Üstat Karadavi, bazı ülkelerdeki Müslüman azınlıkların çoğunluklardan daha çok olduğunu, en büyük azınlığın da 200 milyon Müslümanın yaşadığı Hindistan’da bulunduğunu dile getirdi. Bu gibi ülkelerde Müslümanların sayılarının çokluğuyla bağlantılı olarak ilmî çalışmalar da yapılmış ve yapılmaktadır. Hindistan’dan pek çok değerli ilim adamı çıkmış ve hâlen de bu ülkedeki Müslümanların geleneksel ya da yeni medreselerinden, ilmî enstitülerinden çok değerli ilim adamları yetişiyor. Onlar da yaşadıkları toplumdaki Müslümanların karşılaştığı özel sorunlar hakkında çözümler arıyor, hükümler ortaya koyuyorlar. Bu meselelere fıkhî çözümler aranması, şer’i çerçeveye göre hükümler bulunması da İslâm’ı Hindu felsefesine veya Güney Asya ruhbanlığına uydurmak değildir.
Üstat Karadavi fetvaların şartlara ve ortama göre değişebileceğini hatırlatarak önemli müçtehit âlimlerin hayatlarından bunun çok bariz örneklerinin olduğunu dile getirdi. En önemli örnek olarak da İmam Şafii’nin içtihatları üzerinde durdu. İmam Şafii’nin Mısır’a geçmeden önceki fetvalarıyla sonraki fetvaları arasında farklılık olduğunu, bu yüzden görüşlerinin “Şafii’nin önceki içtihadı; sonraki içtihadı” diye tasnif edilerek verildiğini vurguladı. İmam Şafii’nin Mısır’a geçtikten sonra sadece fetvalarında değil, aynı zamanda içtihadında da bir metot değişikliği olduğunu ifade etti.
Üstat Karadavi fıkhi mezheplerden söz ederken bu mezheplerin birer medrese olduğunu, günümüz meselelerine çözüm aranırken de işte bu medreselerin getirdiği bakış açısından, görüş zenginliğinden yararlanılması, mezhep taassubuna düşülmemesi gerektiğini belirtti. Karadavi, temellerde, ilkelerde, itikadî prensiplerde herhangi bir ayrılığın olamayacağını, içtihat farklılıklarının sadece bir bakış açısı olduğunu söyledi.

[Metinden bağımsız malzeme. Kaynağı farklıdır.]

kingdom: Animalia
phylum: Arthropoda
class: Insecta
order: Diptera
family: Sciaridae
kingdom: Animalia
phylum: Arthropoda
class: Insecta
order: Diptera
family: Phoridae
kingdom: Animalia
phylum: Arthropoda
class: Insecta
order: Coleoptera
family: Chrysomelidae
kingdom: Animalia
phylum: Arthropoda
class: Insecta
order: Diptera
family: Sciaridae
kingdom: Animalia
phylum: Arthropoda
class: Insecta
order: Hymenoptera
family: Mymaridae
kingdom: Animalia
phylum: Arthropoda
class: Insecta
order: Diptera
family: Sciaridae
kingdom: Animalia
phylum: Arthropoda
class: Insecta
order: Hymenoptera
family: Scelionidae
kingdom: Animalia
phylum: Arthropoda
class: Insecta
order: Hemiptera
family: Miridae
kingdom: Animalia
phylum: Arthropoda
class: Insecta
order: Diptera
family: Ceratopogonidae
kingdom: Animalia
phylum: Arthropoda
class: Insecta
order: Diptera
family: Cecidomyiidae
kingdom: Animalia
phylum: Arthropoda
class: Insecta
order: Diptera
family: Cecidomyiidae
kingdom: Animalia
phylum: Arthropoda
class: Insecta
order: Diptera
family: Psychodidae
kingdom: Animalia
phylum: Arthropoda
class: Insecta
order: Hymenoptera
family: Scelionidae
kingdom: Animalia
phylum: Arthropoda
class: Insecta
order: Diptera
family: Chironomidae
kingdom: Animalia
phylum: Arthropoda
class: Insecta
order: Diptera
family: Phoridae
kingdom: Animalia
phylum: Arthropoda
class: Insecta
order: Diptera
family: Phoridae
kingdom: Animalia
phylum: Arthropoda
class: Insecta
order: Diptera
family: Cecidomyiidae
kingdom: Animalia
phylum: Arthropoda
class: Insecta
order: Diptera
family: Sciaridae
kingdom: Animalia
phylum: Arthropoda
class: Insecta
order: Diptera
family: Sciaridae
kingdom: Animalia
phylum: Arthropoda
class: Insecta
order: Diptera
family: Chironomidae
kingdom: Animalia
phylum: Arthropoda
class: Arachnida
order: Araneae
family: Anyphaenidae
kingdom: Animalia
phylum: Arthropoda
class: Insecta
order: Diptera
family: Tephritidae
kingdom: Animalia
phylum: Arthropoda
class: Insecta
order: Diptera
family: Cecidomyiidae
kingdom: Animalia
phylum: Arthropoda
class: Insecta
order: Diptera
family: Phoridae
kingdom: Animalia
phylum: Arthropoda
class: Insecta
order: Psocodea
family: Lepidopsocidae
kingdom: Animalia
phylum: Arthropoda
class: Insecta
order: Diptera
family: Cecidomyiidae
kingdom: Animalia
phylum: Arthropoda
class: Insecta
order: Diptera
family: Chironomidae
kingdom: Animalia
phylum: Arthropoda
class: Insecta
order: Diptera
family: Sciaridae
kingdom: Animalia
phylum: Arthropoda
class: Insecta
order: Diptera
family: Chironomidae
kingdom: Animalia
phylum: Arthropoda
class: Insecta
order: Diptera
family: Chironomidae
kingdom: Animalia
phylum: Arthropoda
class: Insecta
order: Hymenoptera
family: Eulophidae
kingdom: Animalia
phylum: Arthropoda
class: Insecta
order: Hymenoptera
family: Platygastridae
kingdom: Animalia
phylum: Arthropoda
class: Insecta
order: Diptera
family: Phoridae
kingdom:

Üstat Karadavi’nin üzerinde durduğu hususlardan biri de “teysir” idi. Ondan önceki iki konuşmacı da bu mevzu üzerinde durdu ve temel ilkelerin korunması şartıyla teysirin gerekliliğine işaret ettiler. Teysir yani kolaylaştırma en başta Resûlullah (s.a.s.)’ın tavsiyesidir. Amacı da İslâm’ı yaşanılabilir düzeyde tutmaktır. Dolayısıyla vaazda azimete teşvik yapılsa da fetvada toplumun geneline yönelik hükümlerin çerçevesini çizerken teysiri esas almak gerekir. Fakat teysir temel ölçülerin korunması, kırmızıçizgilerin aşılmaması prensibine göre uygulanır. Konuşmacıların teysirden söz ederken dikkat çektikleri husus da buydu.
Üstat Karadavi konuşmasında âlimin konumu ve sergilemesi gereken tutum üzerinde de özellikle durdu. Her dönemde yöneticileri memnun etmek için fetva veren ya da halkı memnun etmeye çalışan âlimler olabildiğini, fakat âlimin en başta Allah’ın rızasını gözetmesi, bu sebeple de fetvalarında her zamanda doğruya ulaşmanın çabası içinde olması gerektiğini vurguladı.